#### [Prompt]
Using the data below, show every line where the word "Crypto" occurs.

----

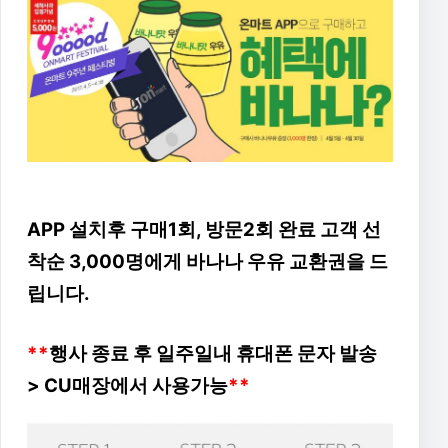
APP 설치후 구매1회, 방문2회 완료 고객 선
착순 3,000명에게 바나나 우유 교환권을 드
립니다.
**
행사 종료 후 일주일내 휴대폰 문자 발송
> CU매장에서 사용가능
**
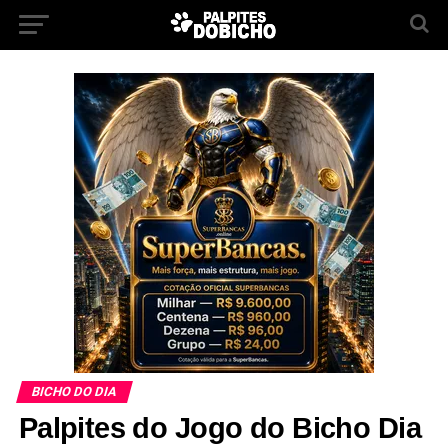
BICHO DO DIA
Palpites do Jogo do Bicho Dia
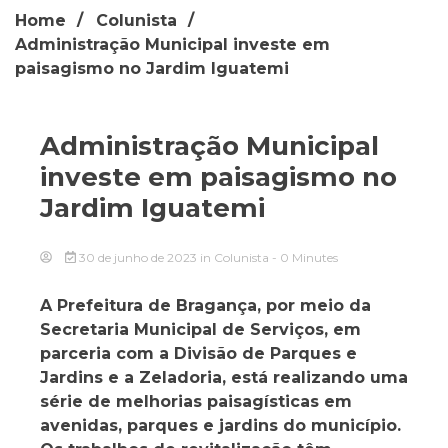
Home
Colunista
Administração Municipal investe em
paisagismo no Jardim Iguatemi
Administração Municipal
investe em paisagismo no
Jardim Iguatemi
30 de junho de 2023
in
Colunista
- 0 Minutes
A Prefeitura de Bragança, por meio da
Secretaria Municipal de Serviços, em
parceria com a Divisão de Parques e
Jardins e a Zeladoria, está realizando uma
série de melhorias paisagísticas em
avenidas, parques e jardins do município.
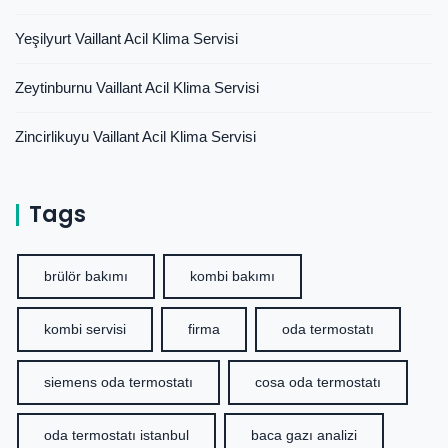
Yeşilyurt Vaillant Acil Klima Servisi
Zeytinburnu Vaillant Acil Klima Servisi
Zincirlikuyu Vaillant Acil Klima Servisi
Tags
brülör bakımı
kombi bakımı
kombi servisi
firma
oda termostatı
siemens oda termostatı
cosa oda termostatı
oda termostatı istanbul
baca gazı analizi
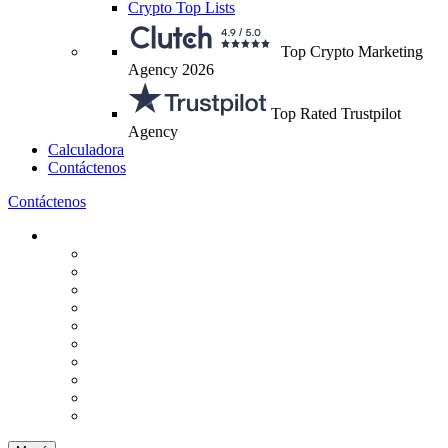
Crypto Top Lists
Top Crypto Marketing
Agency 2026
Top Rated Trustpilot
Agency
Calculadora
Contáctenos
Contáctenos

----

#### [Reply]
Crypto Top Lists
Top Crypto Marketing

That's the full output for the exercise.